The DCC grappling rules and combat rules are both simplifications of 3E/d20 combat, which is to say that a) they largely harken back to the predecessors of 3E and b) I run it off the cuff and often then find I was doing it the right way when I look it up in the rules later. Sometimes I find that I want clarification on something or have an idea I’d like included, suggest that to Joseph, and then find that he’s added it to a later iteration of the rules, which is a wonderful and surprising experience after having been part of a 4E freelancer-playtesting group.
Yes, my thinking about grids and following the rules is one part due to getting experience with OD&D (which teaches you to make stuff up to fill in the lacunae and resolve inconsistencies) and Red Box Basic (which shows you a likely and smooth interpretation of how OD&D was supposed to work). The other part is just due to increased system mastery – when I started playing 3E I’d use grids for every combat, and a spreadsheet for every monster or NPC’s stats, in order to be sure I was Doing It Right. Now that I’ve had lots more experience playing D&D in all its variants, I’m both more certain that I know when grids/precise rules will matter and how to eyeball them and less concerned with getting it perfect.

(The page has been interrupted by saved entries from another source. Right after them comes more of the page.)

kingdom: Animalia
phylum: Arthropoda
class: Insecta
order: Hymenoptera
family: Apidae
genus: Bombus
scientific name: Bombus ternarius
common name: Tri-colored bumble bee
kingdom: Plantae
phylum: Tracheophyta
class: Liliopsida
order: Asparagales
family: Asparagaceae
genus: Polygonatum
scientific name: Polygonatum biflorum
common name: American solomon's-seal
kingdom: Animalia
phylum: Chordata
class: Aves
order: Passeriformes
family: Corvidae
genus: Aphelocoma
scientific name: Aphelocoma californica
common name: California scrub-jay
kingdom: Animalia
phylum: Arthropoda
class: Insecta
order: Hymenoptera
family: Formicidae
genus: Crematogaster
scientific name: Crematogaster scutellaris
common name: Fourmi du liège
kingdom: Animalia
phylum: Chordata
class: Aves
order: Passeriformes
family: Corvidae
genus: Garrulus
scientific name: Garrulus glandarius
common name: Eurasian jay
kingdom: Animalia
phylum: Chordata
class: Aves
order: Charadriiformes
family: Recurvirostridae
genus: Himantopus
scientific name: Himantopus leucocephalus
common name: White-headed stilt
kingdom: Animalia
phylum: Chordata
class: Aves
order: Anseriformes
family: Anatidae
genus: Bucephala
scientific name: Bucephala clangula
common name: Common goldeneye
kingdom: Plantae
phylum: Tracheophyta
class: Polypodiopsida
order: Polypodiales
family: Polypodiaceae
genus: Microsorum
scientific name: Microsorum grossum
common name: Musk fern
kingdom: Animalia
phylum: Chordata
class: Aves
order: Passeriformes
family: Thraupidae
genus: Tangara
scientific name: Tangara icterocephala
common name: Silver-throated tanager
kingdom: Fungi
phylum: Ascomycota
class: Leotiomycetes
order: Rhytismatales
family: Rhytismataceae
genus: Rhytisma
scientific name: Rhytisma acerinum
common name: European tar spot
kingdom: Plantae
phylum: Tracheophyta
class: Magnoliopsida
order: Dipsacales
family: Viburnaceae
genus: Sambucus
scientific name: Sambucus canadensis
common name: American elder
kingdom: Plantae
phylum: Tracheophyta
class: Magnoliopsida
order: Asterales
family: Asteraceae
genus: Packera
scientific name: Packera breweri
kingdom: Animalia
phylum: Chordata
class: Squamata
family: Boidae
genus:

“then find that he’s added it to a later iteration of the rules, which is a wonderful and surprising experience after having been part of a 4E freelancer-playtesting group.”
Meaning that the 4e designers did not incorporate playtester ideas?
“Meaning that the 4e designers did not incorporate playtester ideas?”
(tabard swoosh) Let us speak no more of these matters.
::fails save vs Charm Person:: What matters, my very good friend? And please, let me hold that torch. La la de la la…
Tavis said:
I’d really like to hear more about these mechanics (maybe in another post?). I’ve been chewing on some ideas related to the Grognardia (and Escapist) posts you mention, but they’re more in the vein of the social and symbolic import of dice (and die-rolling). Converse to them is an imagining of game mechanics that elevate the appeal of the exotic dice, and this seems to be what you’re suggesting (though I’m too thick to follow the d20 bits quoted above). More please!